Wikipedia says very prominent thing on this:
In computer programming, variable shadowing occurs when a variable declared within a certain scope (decision block, method, or inner class) has the same name as a variable declared in an outer scope. At the level of identifiers (names, rather than variables), this is known as name masking. This outer variable is said to be shadowed by the inner variable, while the inner identifier is said to mask the outer identifier.
Now here inside the block it finds the static variable and works on it but the while condition decrements the i
which is the one declared outside the block. The scope being different - it is no problem to use the correct value of i
. This is legal C code but not necessarily a good way of writing things.

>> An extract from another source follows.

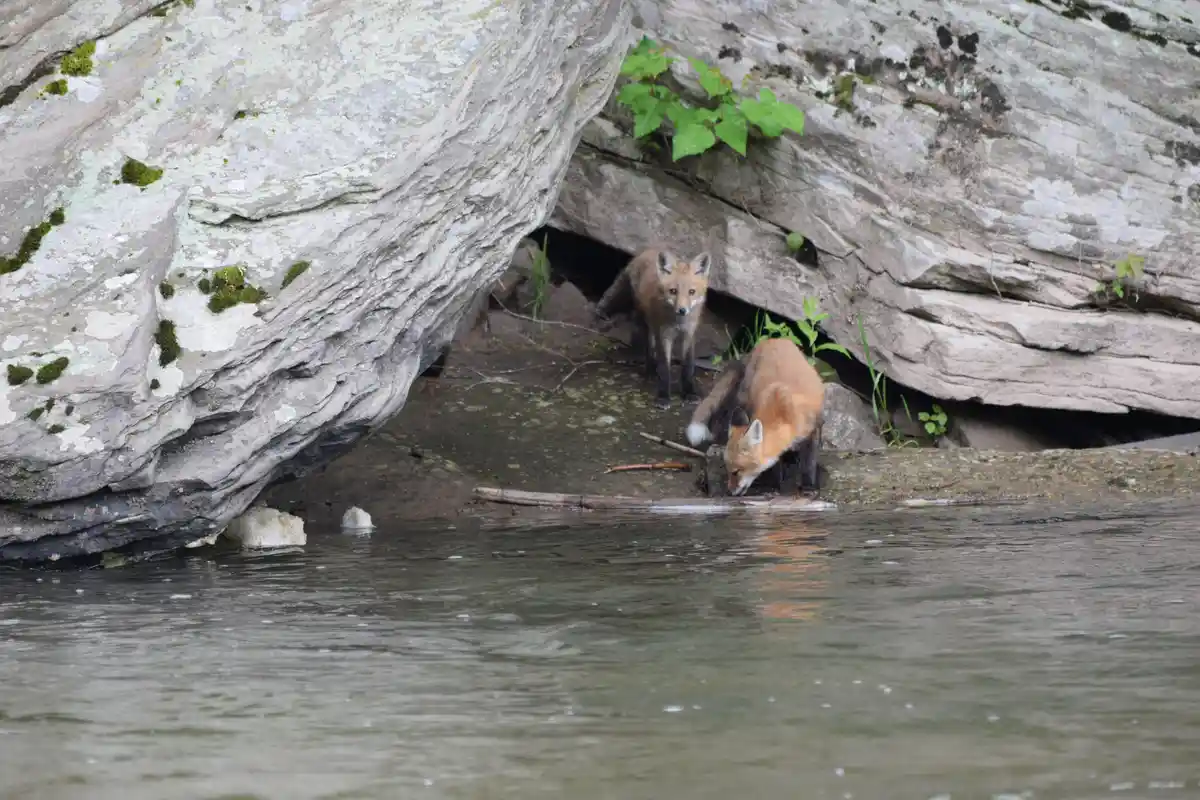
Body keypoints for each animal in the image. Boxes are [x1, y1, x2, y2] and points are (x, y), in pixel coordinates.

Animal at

In fact doing this gcc -Wshadow progname.c
gives
progname.c: In function 'main':
progname.c:7:20: warning: declaration of 'i' shadows a previous local [-Wshadow]
static int i=2;
^
progname.c:5:9: warning: shadowed declaration is here [-Wshadow]
int i=2;
^
From standard §6.2.1p4
... If an identifier designates two different entities in the same name space, the scopes might overlap. If so, the scope of one entity (the inner scope) will end strictly before the scope of the other entity (the outer scope). Within the inner scope, the identifier designates the entity declared in the inner scope; the entity declared in the outer scope is hidden (and not visible) within the inner scope.